1,5-3 Yaş: Bağımsızlık Karşısında Utanç ve Şüphe Dönemi
İkinci dönem ise bağımsızlık karşısında utanç ve şüphe dönemidir. Bu dönem, bebeğin bağımsızlık duygusunu yeni tatmaya başladığı dönem olmakla birlikte, tuvalet eğitiminin denk geldiği 1,5-3 yaş arası dönemdir. Özellikle tuvalet eğitiminin doğru yapılması oldukça önemlidir. Çocuğu korkutan, tehdit eden, aşırı baskı uygulayan bir tuvalet eğitimi asla doğru değildir. Bununla birlikte verilmesi gereken zamandan önce baskıcı ve sert şekilde verilen tuvalet eğitimi, çocuğun tuvaletini ertelemesine ve stresten dolayı yapamamasına sebep olabilmektedir. Bu yaş döneminde anne baba tarafından aşırı koruyucu davranışlar da çocukların kendi davranışlarını, kendi isteğiyle kontrol etmesini engeller. Anne-babaların bu gibi hatalı davranışları, çocuğun ileride utangaç ve şüpheci bir birey olmasına yol açabilmektedir. Bu dönemin en temel özelliği, çocuğa gerektiği durumlarda yeterli serbestliği verebilmektir. Çocuğun kendi başına bazı şeyleri yapabilmesi, özgüven gelişimi için önemlidir ve bu dönemde oyunlar yoluyla bağımsızlık teşvik edilmelidir. Ebeveynler, çocuğun hatalarından öğrenmesine izin vererek, ona gerektiği kadar serbestlik tanımalıdır. Çocuğun yeterli serbestliği bulamadığı bir ortamda ise utanç ve şüphe duyguları gelişebilir; bu da ilerleyen yaşlarda kaygılı ve güven duygusu zayıf bir birey olmalarına neden olabilir. Bu nedenle, çocuğun güvenli bir ortamda kendi başına gelişmesine fırsat verilmesi, sağlıklı bir kişilik gelişimi için kritik öneme sahiptir. Bu dönemde yeterli serbestliğin sağlanmadığı çocuklar, genelde yetişkin hayatlarında fazla kuralcı ve katı olabilmekte; bununla birlikte yetişkinlik döneminde yeterli özerklik kazanma ve kimlik oluşturma konularında sıkıntı yaşayabilmektedirler.

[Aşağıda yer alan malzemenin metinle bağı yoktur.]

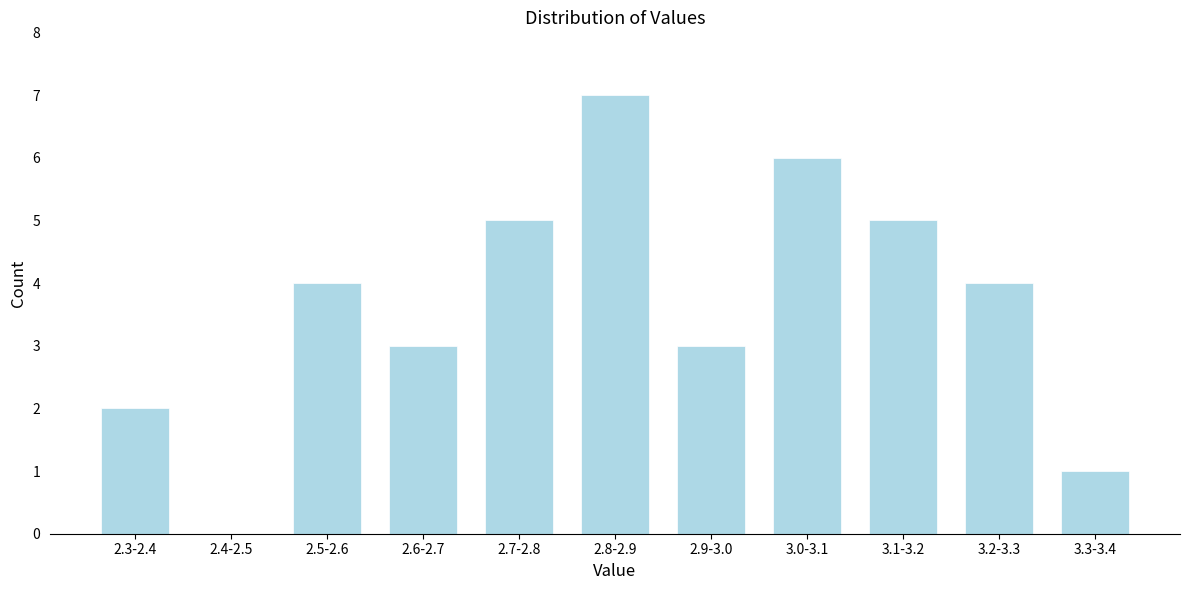

Reading left to right, what are all the values shown in this chart?

2.3-2.4=2	2.4-2.5=0	2.5-2.6=4	2.6-2.7=3	2.7-2.8=5	2.8-2.9=7	2.9-3.0=3	3.0-3.1=6	3.1-3.2=5	3.2-3.3=4	3.3-3.4=1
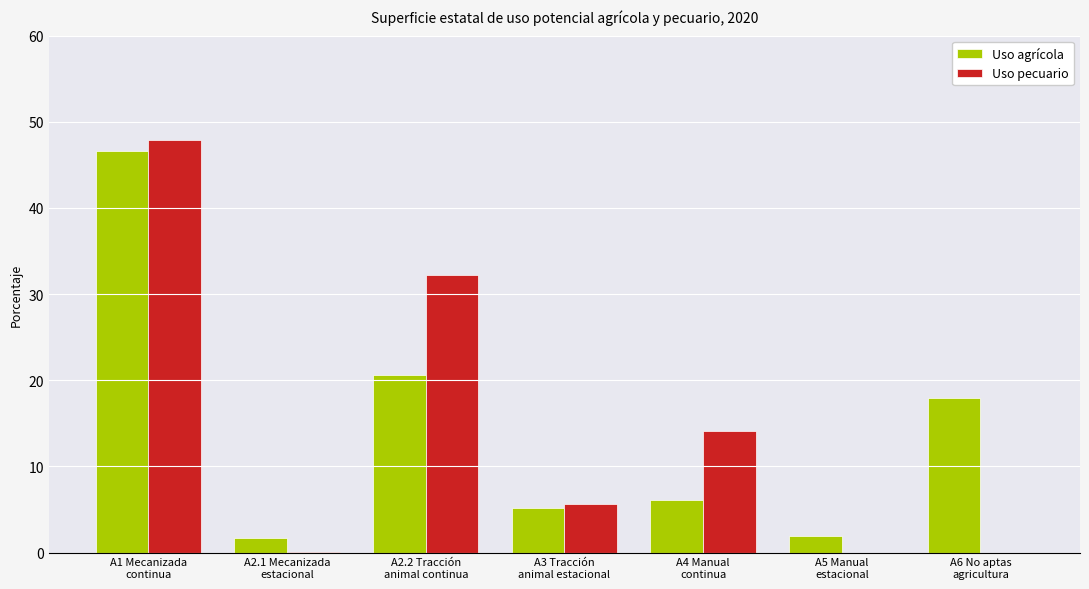

How many categories are shown in the chart?

7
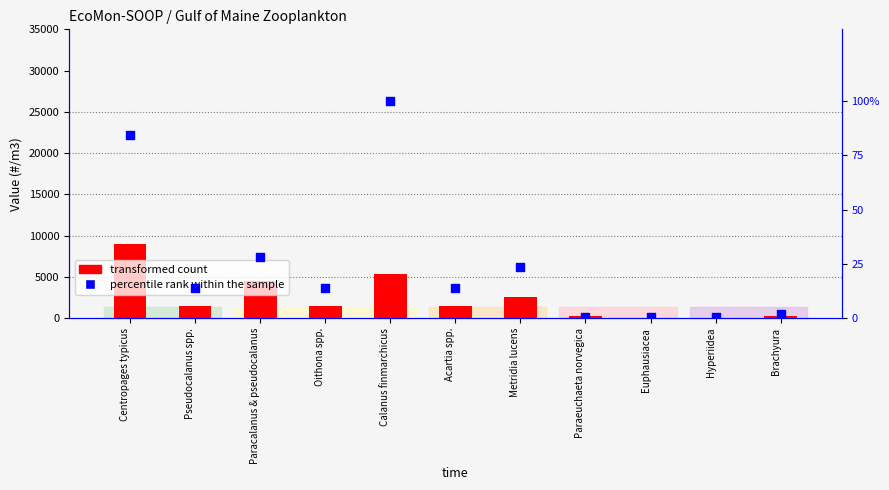

What are all the series names shown in the legend?

transformed count, percentile rank within the sample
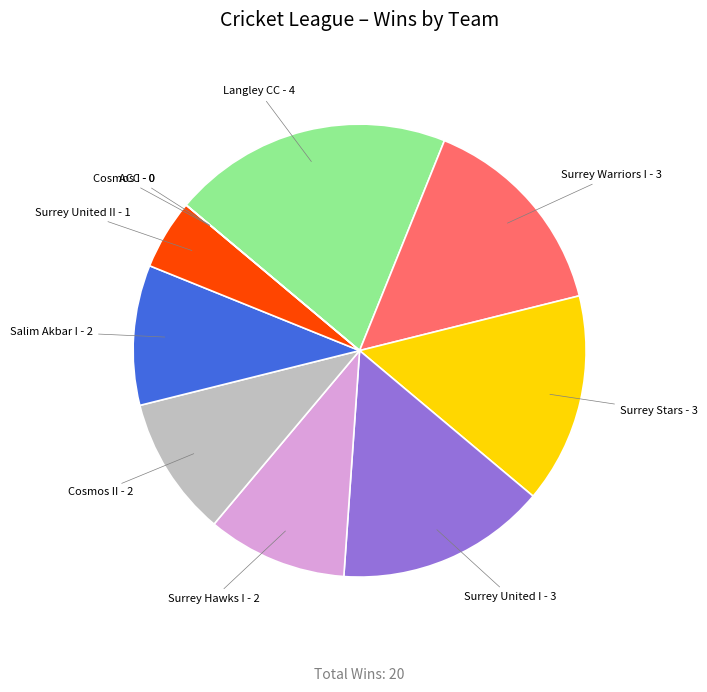

Which slice is the largest?

Langley CC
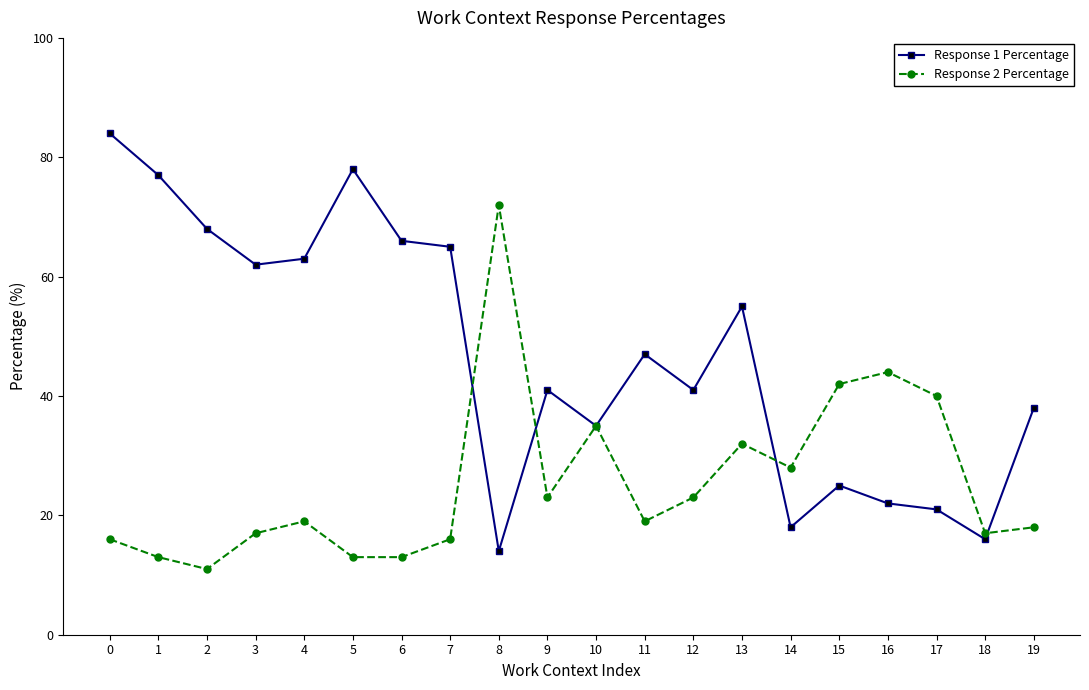

Does the chart display data point markers on the line(s)?

Yes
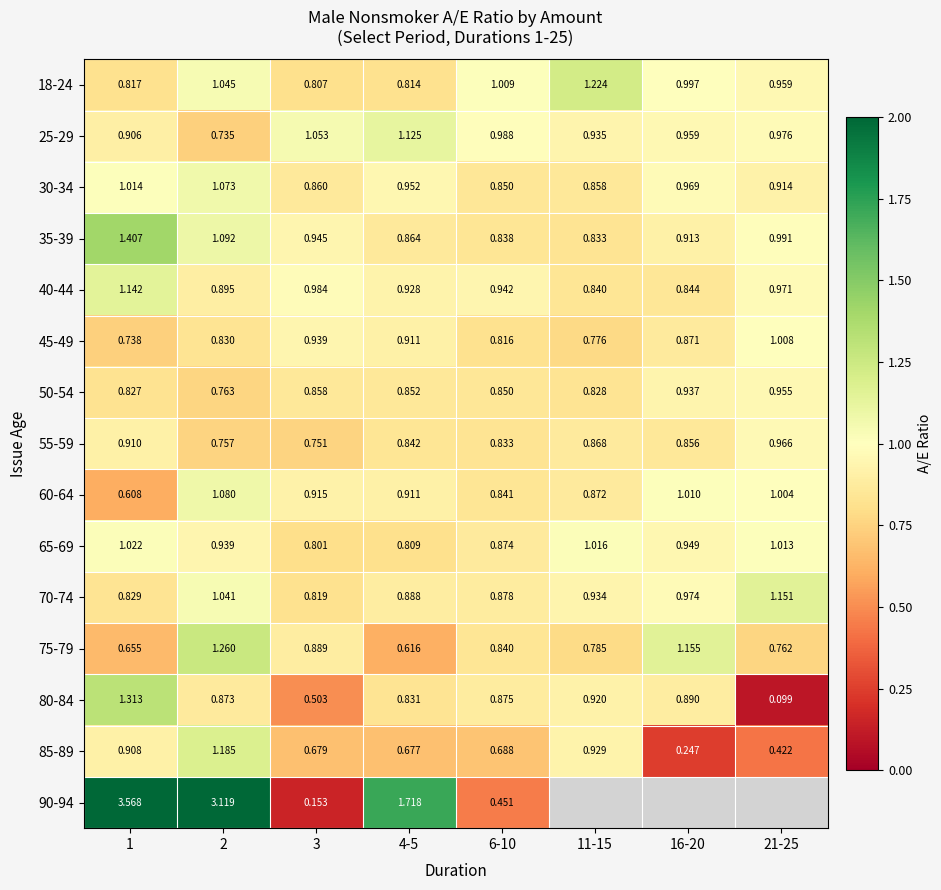

Between 1 and 6-10, which series saw the biggest shift?

90-94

3-5 Yaş: Girişimcilik Karşısında Suçluluk Dönemi
3. gelişim dönemi olan girişimcilik karşısında suçluluk dönemi ise 3-5 yaş arasını kapsamaktadır. Bu dönemin belirgin özelliği, çocukta merak ve girişimcilik faaliyetlerinin başlamasıdır. Çocuklar bu dönemde kendi hayal dünyaları aracılığıyla yeni oyunlar kurgularlar. Aynı zamanda planlar yapıp çevrelerini keşfetmeye çalışırlar. Bu dönemde suçlanan ve kötü muamele gören çocuklar, ileriki dönemlerde baskılanmış kişilere dönüşebilirler. Girişimciliği desteklenen çocuklar ise daha özgüvenli ve sorumluluk sahibi bir birey olarak yetişmeye başlar. Bunlarla birlikte bu dönemde, çocukların cinsel organlarına olan merakı doğal bir keşif sürecidir. Bu dönemde çocuk, kendi bedenini ve karşı cinsiyet farklarını anlamaya çalışır. Aile, bu merakı doğal karşılamalı, mahremiyet ve sınırlar konusunda rehberlik etmeli, aşırı tepki vermekten kaçınmalıdır. Bu, sağlıklı bir gelişim sürecidir. Çocuk, sorular sorabilir, farklılıkları anlamaya çalışabilir ve bu durum oyunlarına yansıyabilir. Bu durumlarda anne ve babalar sade ve anlaşılır şekilde açıklamalıdır. Örneğin, "Kızlar ve erkeklerin bedenleri farklı, bu normal" gibi açıklamalar yapılabilir. Mahremiyet kavramı öğretilmeli, ancak sert ya da cezalandırıcı tepkiler verilmemelidir. Bu, çocuğun suçluluk duymadan bedenini ve kimliğini anlaması için çok önemlidir.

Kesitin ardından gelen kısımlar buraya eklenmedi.